I have a Python web scraping app that runs perfectly on my local machine. It deploys successfully on the Digitalocean app platform, but when running, the Chromedriver unexpectedly exits and causes an error (status code 127). I have a specialized environment for the app, a requirements.txt file with what I believe to be the correct requirements, and a gunicorn_config.py file for the app to deploy.
My gunicorn_config.py file has:
bind = "0.0.0.0:8080"
workers = 2
My requirements.txt has:
attrs==23.2.0
beautifulsoup4==4.12.3
bidict==0.23.1
blinker==1.8.2
bs4==0.0.2
certifi==2024.6.2
cffi==1.16.0
click==8.1.7
colorama==0.4.6
Flask==3.0.3
Flask-SocketIO==5.3.6
future==1.0.0
gunicorn==22.0.0
h11==0.14.0
idna==3.7
itsdangerous==2.2.0
Jinja2==3.1.4
MarkupSafe==2.1.5
numpy==2.0.0
outcome==1.3.0.post0
pandas==2.2.2
pip==24.1
probableparsing==0.0.1
pycparser==2.22
PySocks==1.7.1
python-crfsuite==0.9.10
python-dateutil==2.9.0.post0
python-engineio==4.9.1
python-socketio==5.11.3
pytz==2024.1
selenium==4.22.0
setuptools==70.1.1
simple-websocket==1.0.0
six==1.16.0
sniffio==1.3.1
sortedcontainers==2.4.0
soupsieve==2.5
splinter==0.21.0
trio==0.25.1
trio-websocket==0.11.1
typing_extensions==4.12.2
tzdata==2024.1
urllib3==2.2.2
usaddress==0.5.10
websocket-client==1.8.0
Werkzeug==3.0.3
wsproto==1.2.0
Starting Code for my flask app file:
from flask import Flask, render_template, request, redirect, url_for, send_file
import pandas as pd
from splinter import Browser
from bs4 import BeautifulSoup
import time
import datetime
import re
import numpy as np
import io
from selenium.webdriver.chrome.options import Options
import os
import usaddress
from flask_socketio import SocketIO, emit
app = Flask(__name__)
expected_password = "------"
@app.route('/')
def index():
return render_template('index.html')
@app.route('/scrape', methods=['POST'])
def scrape():
# Get form data
realty_trac_url = request.form['url']
narrpr_email = request.form['email']
narrpr_password = request.form['password']

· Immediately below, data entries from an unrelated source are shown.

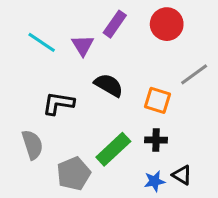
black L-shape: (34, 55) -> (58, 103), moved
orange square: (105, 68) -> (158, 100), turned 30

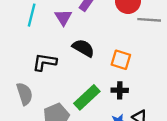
cyan line: (42, 42) -> (32, 15), turned 70
gray line: (194, 74) -> (149, 20), moved, turned 40

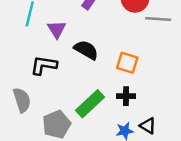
purple triangle: (63, 17) -> (57, 29), moved

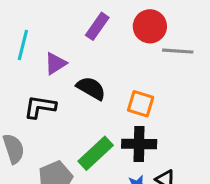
purple triangle: (57, 29) -> (55, 63), turned 30
black cross: (126, 96) -> (139, 144), size x1.5

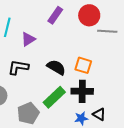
black semicircle: (91, 88) -> (56, 67), moved

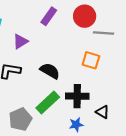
orange square: (83, 65) -> (91, 60), moved
black triangle: (99, 114) -> (102, 112), moved

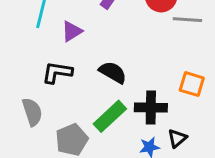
orange square: (91, 60) -> (192, 84), moved
black triangle: (102, 112) -> (177, 138), moved, turned 48

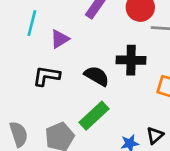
black cross: (151, 108) -> (131, 60), moved
gray semicircle: (32, 112) -> (19, 134), moved

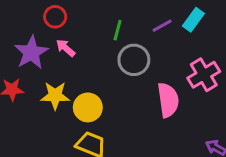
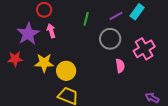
pink arrow: (66, 48) -> (51, 31), turned 32
gray circle: (134, 60) -> (110, 39), moved
pink semicircle: (168, 100) -> (120, 66), size x0.6

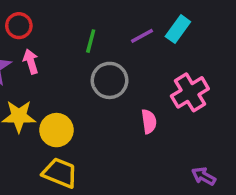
gray circle: (110, 39) -> (110, 80), moved

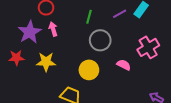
pink semicircle: (149, 121) -> (124, 65), turned -56
yellow circle: (56, 130) -> (89, 70), moved

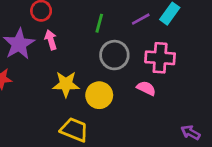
pink cross: (148, 47) -> (160, 58), moved, turned 35
yellow star: (46, 62) -> (66, 84), moved

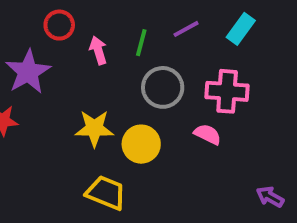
purple line: (141, 19) -> (186, 29), moved
pink arrow: (51, 40) -> (98, 50), moved

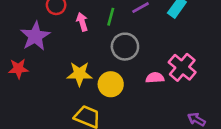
pink cross: (227, 91) -> (182, 67), moved, turned 36
pink semicircle: (208, 134) -> (155, 78), turned -30

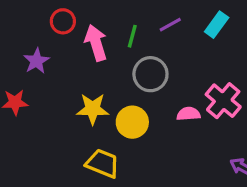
pink arrow: (82, 22) -> (96, 43), size x1.5
purple star: (35, 36) -> (36, 61), size x0.7

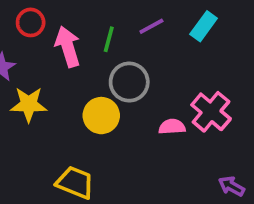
yellow star: (93, 109) -> (29, 104), moved
yellow circle: (132, 122) -> (101, 116), moved

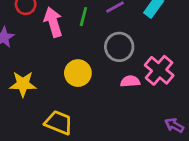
gray circle: (129, 82) -> (119, 47), moved
yellow star: (29, 104) -> (23, 84), moved

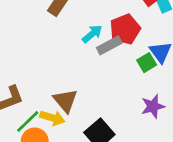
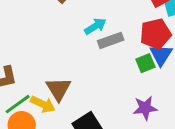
red pentagon: (125, 29) -> (156, 34), moved

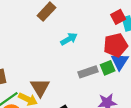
gray rectangle: (111, 40) -> (88, 72), moved

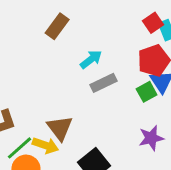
gray rectangle: (88, 72) -> (103, 83), moved

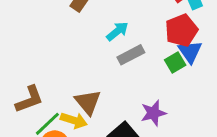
purple star: (151, 138) -> (153, 113), moved

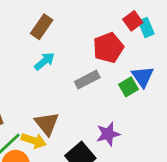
red pentagon: (181, 30) -> (108, 48), moved
cyan arrow: (117, 31) -> (45, 61), moved

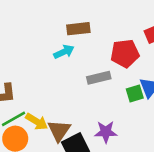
brown rectangle: (42, 27) -> (78, 29), moved, turned 35
brown triangle: (47, 124) -> (59, 131), moved

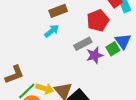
purple star: (106, 132) -> (95, 55), moved

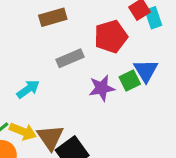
cyan arrow: (52, 31) -> (28, 89), moved
gray rectangle: (83, 44) -> (70, 58), moved

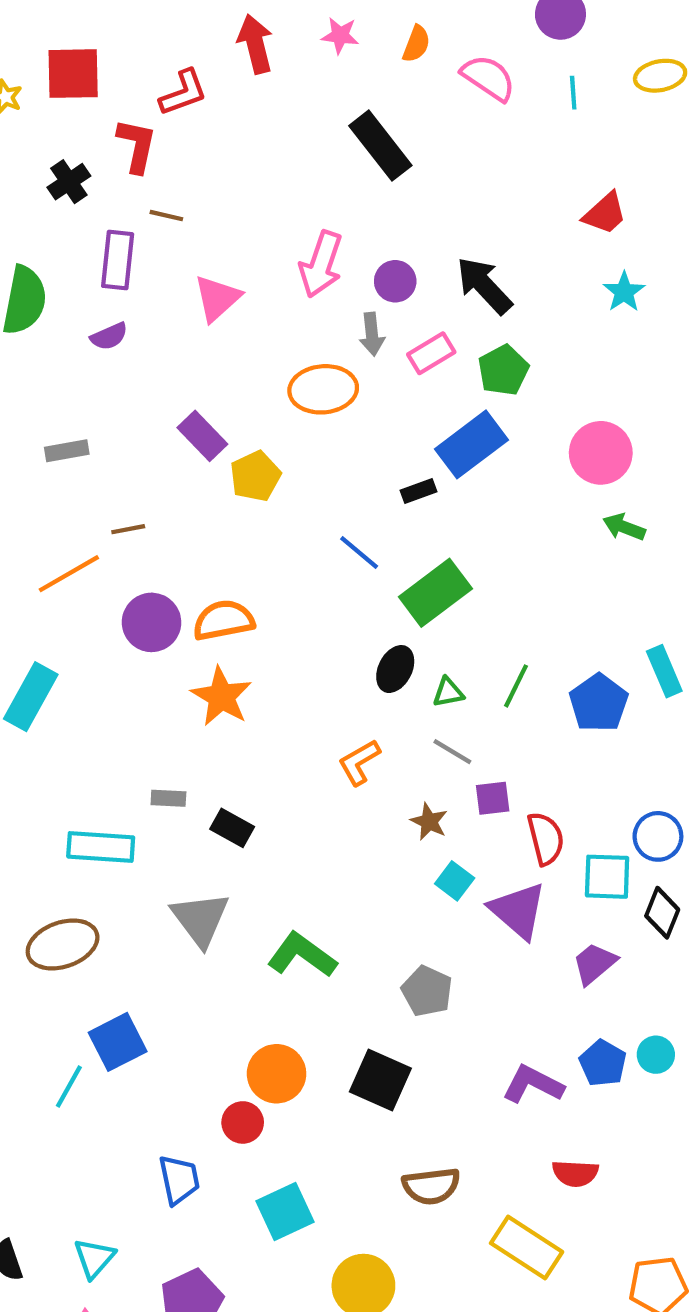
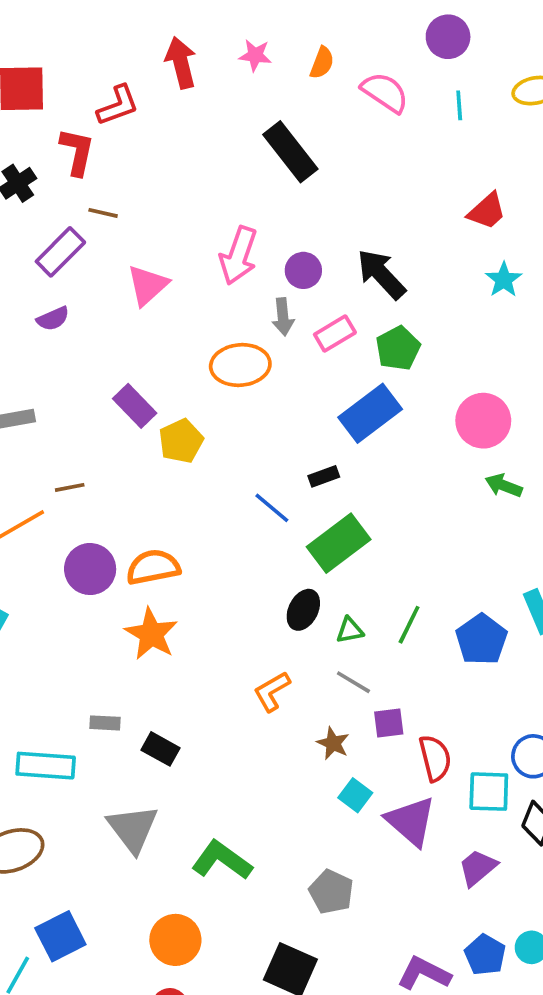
purple rectangle: (118, 260) -> (60, 252), turned 39
black rectangle: (419, 491) -> (324, 476), moved
orange circle: (277, 1074) -> (175, 940), moved

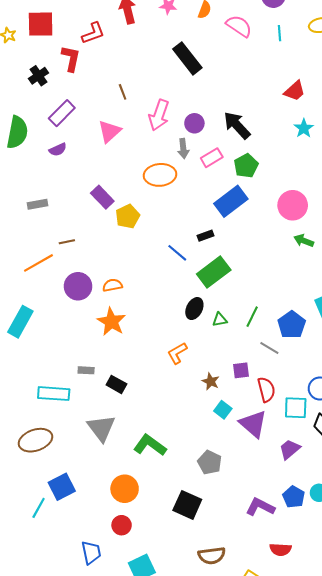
brown line: (103, 213) -> (123, 92), moved, turned 56
orange semicircle: (153, 567) -> (112, 285), size x0.7
gray line: (353, 682) -> (269, 348), moved

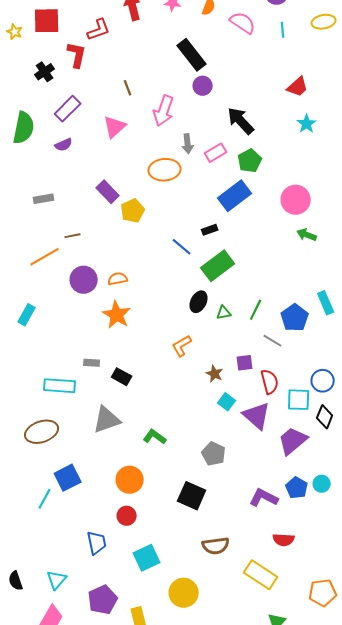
purple circle: (194, 123) -> (203, 86), moved
cyan rectangle: (20, 322) -> (27, 315), size x0.7
gray triangle: (101, 428) -> (107, 420), turned 48
green L-shape: (150, 445) -> (155, 437), size x0.7
purple trapezoid: (290, 449) -> (293, 441), size x1.4

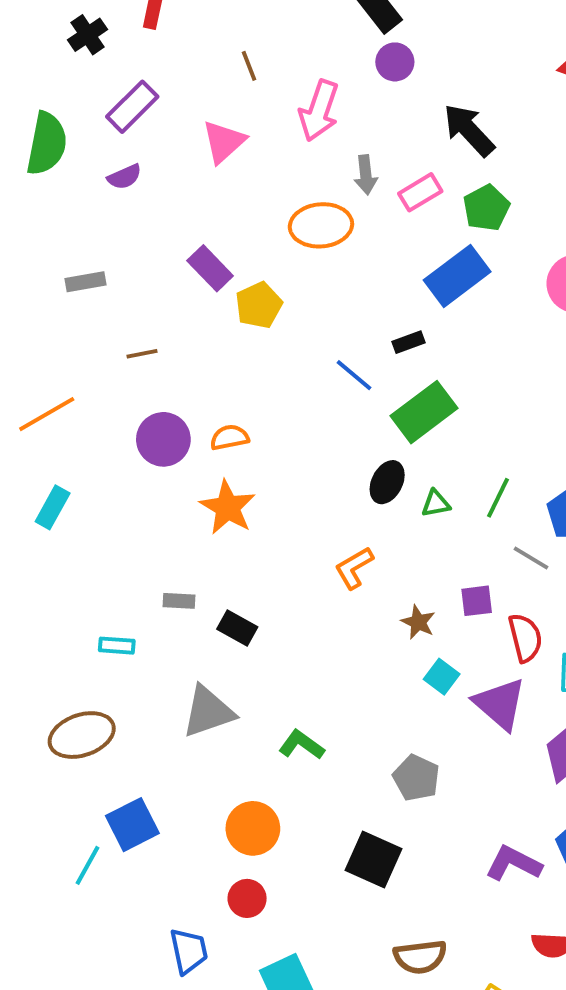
orange line: (45, 257) -> (47, 414), moved
cyan rectangle: (60, 386) -> (117, 646), size x0.6

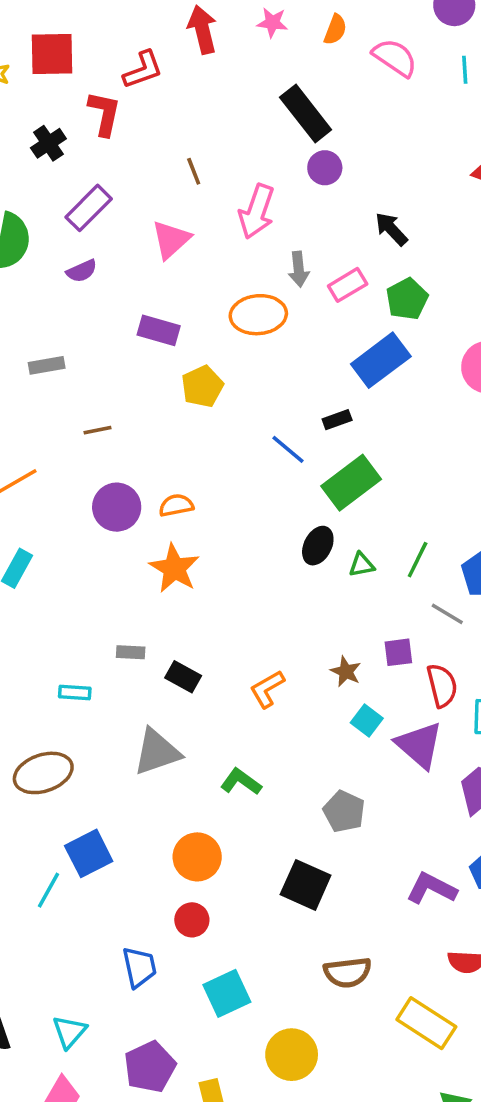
black arrow: (469, 130) -> (391, 229), size x0.7
purple rectangle: (210, 268) -> (159, 330), moved, turned -30
orange L-shape: (354, 568) -> (267, 689), moved

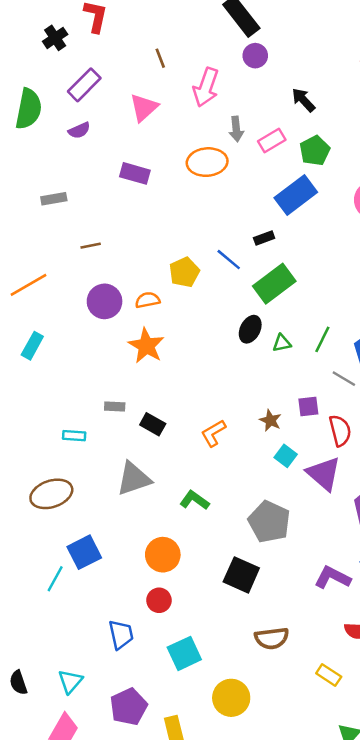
yellow pentagon: (202, 386) -> (184, 272), moved
gray pentagon: (344, 811) -> (269, 522), size x1.4
yellow rectangle: (426, 1023) -> (329, 675), size x0.6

file_city_name = request.form['name']
access_password = request.form['access_password']
# Check if access password matches the expected password
if access_password == expected_password:
# Proceed with scraping
# Initialize the browser
# Set up Chrome options to open in full screen
chrome_options = Options()
chrome_options.add_argument("--start-maximized")
chrome_options.add_argument("--no-sandbox")
chrome_options.add_argument("--headless=new")
user_agent = "Mozilla/5.0 (Windows NT 10.0; Win64; x64) AppleWebKit/537.36 (KHTML, like Gecko) Chrome/120.0.0.0 Safari/537.36"
chrome_options.add_argument(f"user-agent={user_agent}")
# Start browser session with Chrome options
browser = Browser('chrome', options=chrome_options)
####rest of code continues here.
End section of Code in Flask App:
if __name__ == '__main__':
app.run(debug=True)
At first I did not have a Python environment specifically for the app, which was causing the requirements.txt file to be wrong, and the app was not deploying at all. I created the new environment, then made the new requirements.txt file, and was able to successfully deploy the app. However, the app encounters an error when I run it on the live site.
I did not specify any environment variables on the Digitalocean app platform. Is this needed to correctly run selenium, chromedriver, splinter, etc?